TEXT SECTION:
*** Begin section ***

For questions, or more information, please contact your primary BMD attorney.


New Ohio Reporting Requirements for Non-Residential Contractors

Ohio’s E-Verify Workforce Integrity Act, effective March 19, 2026, requires all nonresidential construction companies, subcontractors, and labor brokers to use E-Verify to confirm employee work eligibility on projects across the state. The law applies regardless of company size and carries financial penalties and potential restrictions on future state contracts for noncompliance. Some uncertainty remains around requirements for existing employees, making early compliance planning important.

DOT Non-Domiciled CDL Rule

A new rule from the Federal Motor Carrier Safety Administration (FMCSA) will significantly narrow eligibility for non-domiciled Commercial Driver’s Licenses (CDLs) beginning March 16, 2026. The rule limits eligibility to holders of H-2A, H-2B, and E-2 visas and eliminates Employment Authorization Documents (EADs) as qualifying proof of work authorization. As a result, many lawfully present and work-authorized immigrants, including refugees, asylees, DACA recipients, and Temporary Protected Status holders, will no longer be able to obtain or renew a non-domiciled CDL. The change is expected to affect roughly 194,000 drivers nationwide and has prompted multiple legal challenges, including a pending emergency stay request before the United States Court of Appeals for the District of Columbia Circuit.

FinCEN Residential Real Estate Reporting Rule Now in Effect

FinCEN’s new Residential Real Estate Reporting Rule, effective March 1, 2026, requires certain real estate transfers to be reported to combat financial crimes. Transfers of residential property to entities or trusts without financing may require a Real Estate Report.

Department of Education Proposes Redefinition of “Professional Degree,” Excluding Nursing and Limiting Graduate Loan Borrowing

The U.S. Department of Education has issued a Notice of Proposed Rulemaking that would redefine “professional degree” programs under the One Big Beautiful Bill Act. The proposal excludes nursing from the recognized list and would impose new borrowing limits for graduate students while eliminating the Grad PLUS program. Public comments are due by March 2, 2026.

First-of-Its-Kind Federal Ruling Finds Use of Consumer AI Tool May Destroy Attorney-Client Privilege

On February 10, 2026, Judge Jed Rakoff of the U.S. District Court for the Southern District of New York issued a first-of-its-kind ruling finding that documents generated by a criminal defendant using a consumer AI platform were not protected by attorney-client privilege after being shared with counsel. The court treated the AI tool as a third party, concluding that entering sensitive information into a publicly available platform may waive confidentiality. The ruling also suggests that the work product doctrine may not apply where AI-generated materials are created independently by a client rather than at counsel’s direction. The decision signals that parties should exercise caution when using consumer AI tools in connection with legal matters.

*** End section ***

WHAT TO PRODUCE: Print the legal update word for word, from "New Ohio Reporting" to "compliance planning important.", inclusive.

DATA SUPPLIED:
*** Begin section ***

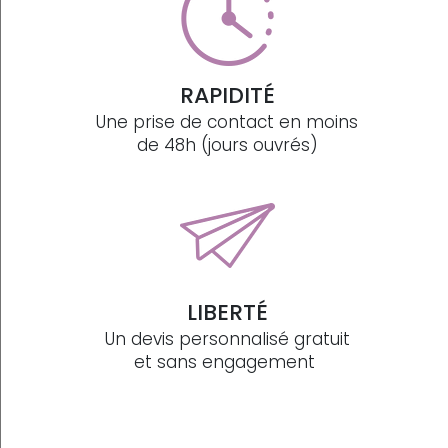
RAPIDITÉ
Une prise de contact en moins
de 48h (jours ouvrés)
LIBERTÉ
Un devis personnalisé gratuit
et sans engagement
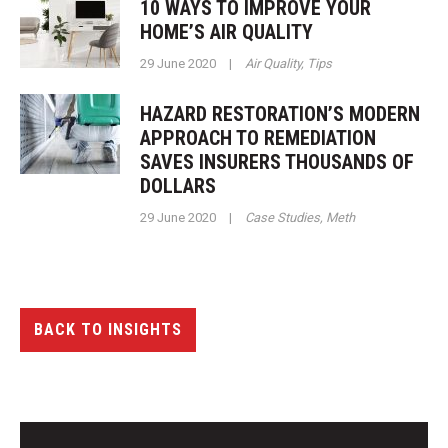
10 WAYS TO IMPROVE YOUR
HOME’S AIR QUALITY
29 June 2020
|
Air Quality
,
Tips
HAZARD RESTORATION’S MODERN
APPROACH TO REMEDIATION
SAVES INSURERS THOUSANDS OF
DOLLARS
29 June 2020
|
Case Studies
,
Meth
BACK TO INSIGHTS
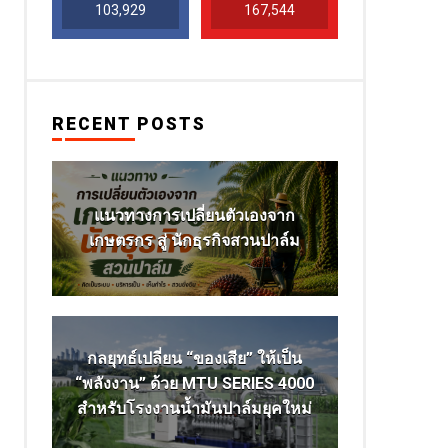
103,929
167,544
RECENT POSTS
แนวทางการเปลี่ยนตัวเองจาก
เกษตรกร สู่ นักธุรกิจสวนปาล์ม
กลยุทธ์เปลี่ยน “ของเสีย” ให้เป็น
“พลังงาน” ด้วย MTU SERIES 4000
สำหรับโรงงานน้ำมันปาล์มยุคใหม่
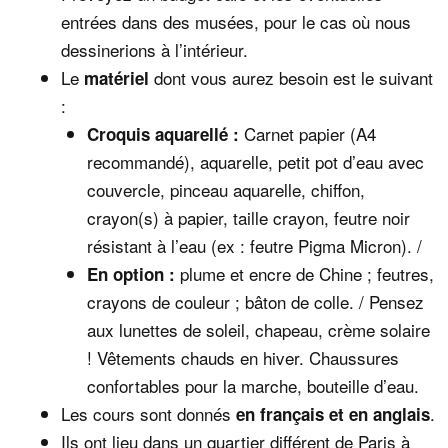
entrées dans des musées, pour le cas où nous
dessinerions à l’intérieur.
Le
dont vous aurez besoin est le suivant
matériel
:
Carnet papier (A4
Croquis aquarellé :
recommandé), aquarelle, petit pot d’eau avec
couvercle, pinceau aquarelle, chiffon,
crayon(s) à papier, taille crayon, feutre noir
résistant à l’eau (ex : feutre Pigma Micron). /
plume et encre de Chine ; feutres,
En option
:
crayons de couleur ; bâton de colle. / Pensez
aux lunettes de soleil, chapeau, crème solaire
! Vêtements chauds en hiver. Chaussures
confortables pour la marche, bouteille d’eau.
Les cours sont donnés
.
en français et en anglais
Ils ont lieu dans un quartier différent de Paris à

*** End section ***
*** Begin section ***

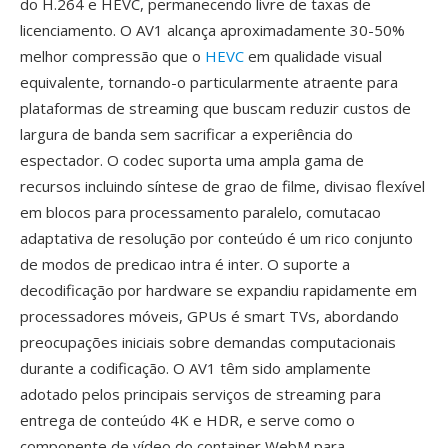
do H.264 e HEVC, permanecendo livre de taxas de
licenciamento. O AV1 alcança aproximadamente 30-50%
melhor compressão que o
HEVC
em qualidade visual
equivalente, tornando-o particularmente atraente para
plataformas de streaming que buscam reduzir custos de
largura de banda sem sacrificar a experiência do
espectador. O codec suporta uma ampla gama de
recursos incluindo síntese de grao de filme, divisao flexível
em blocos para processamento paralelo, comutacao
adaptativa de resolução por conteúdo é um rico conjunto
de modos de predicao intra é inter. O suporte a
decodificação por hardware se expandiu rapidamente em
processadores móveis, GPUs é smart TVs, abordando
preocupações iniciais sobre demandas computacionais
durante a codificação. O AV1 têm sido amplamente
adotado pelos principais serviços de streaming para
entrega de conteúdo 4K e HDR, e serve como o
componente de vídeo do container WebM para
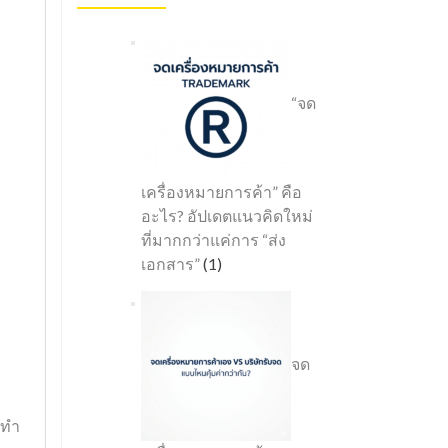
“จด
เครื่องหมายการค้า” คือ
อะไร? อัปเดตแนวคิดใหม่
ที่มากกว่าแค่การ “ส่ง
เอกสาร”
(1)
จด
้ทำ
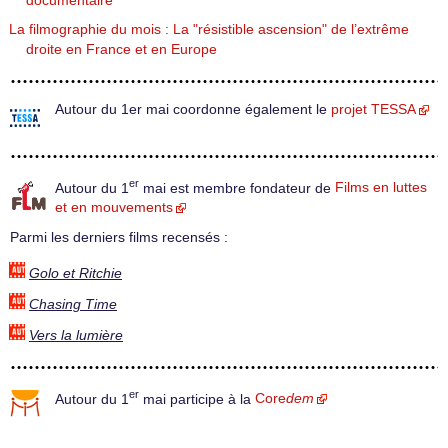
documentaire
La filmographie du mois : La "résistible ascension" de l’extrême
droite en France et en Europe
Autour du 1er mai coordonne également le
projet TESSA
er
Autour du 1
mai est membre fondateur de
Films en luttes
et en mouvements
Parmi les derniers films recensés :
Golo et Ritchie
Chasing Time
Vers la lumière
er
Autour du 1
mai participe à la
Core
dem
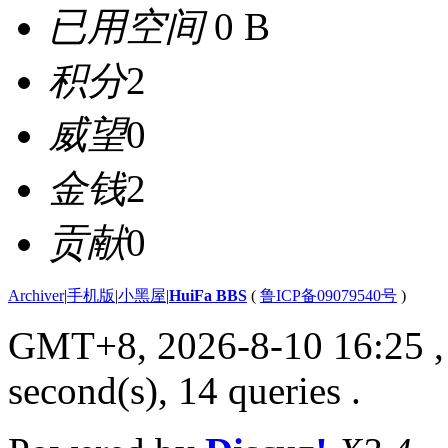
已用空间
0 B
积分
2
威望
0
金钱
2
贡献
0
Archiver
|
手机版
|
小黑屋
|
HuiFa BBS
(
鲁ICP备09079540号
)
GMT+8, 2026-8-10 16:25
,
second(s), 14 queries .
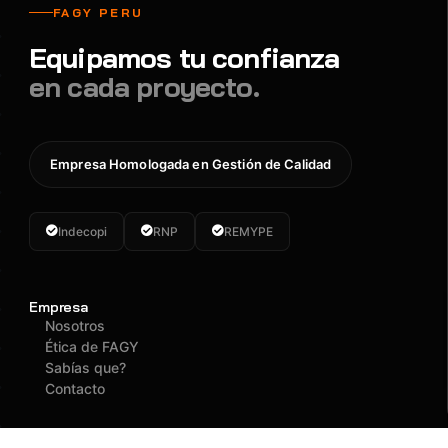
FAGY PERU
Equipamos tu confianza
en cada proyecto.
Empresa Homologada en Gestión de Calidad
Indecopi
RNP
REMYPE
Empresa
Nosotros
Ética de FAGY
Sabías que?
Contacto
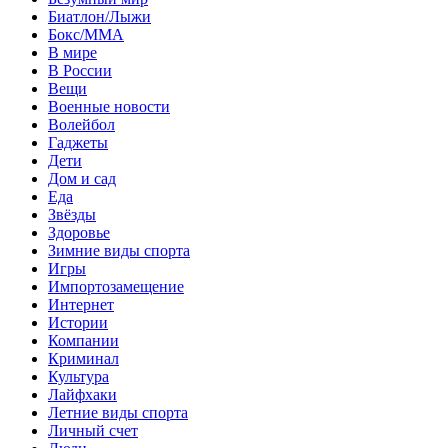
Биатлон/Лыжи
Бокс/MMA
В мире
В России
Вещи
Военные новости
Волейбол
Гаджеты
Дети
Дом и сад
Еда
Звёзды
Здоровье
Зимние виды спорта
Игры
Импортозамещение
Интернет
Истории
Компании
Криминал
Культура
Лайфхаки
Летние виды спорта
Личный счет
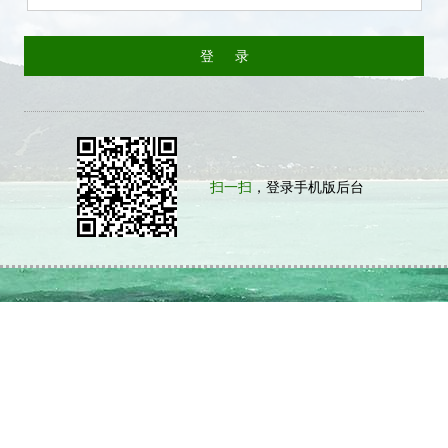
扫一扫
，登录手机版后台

*** End section ***

SOLUTION TO THIS EXERCISE:
New Ohio Reporting Requirements for Non-Residential Contractors

Ohio’s E-Verify Workforce Integrity Act, effective March 19, 2026, requires all nonresidential construction companies, subcontractors, and labor brokers to use E-Verify to confirm employee work eligibility on projects across the state. The law applies regardless of company size and carries financial penalties and potential restrictions on future state contracts for noncompliance. Some uncertainty remains around requirements for existing employees, making early compliance planning important.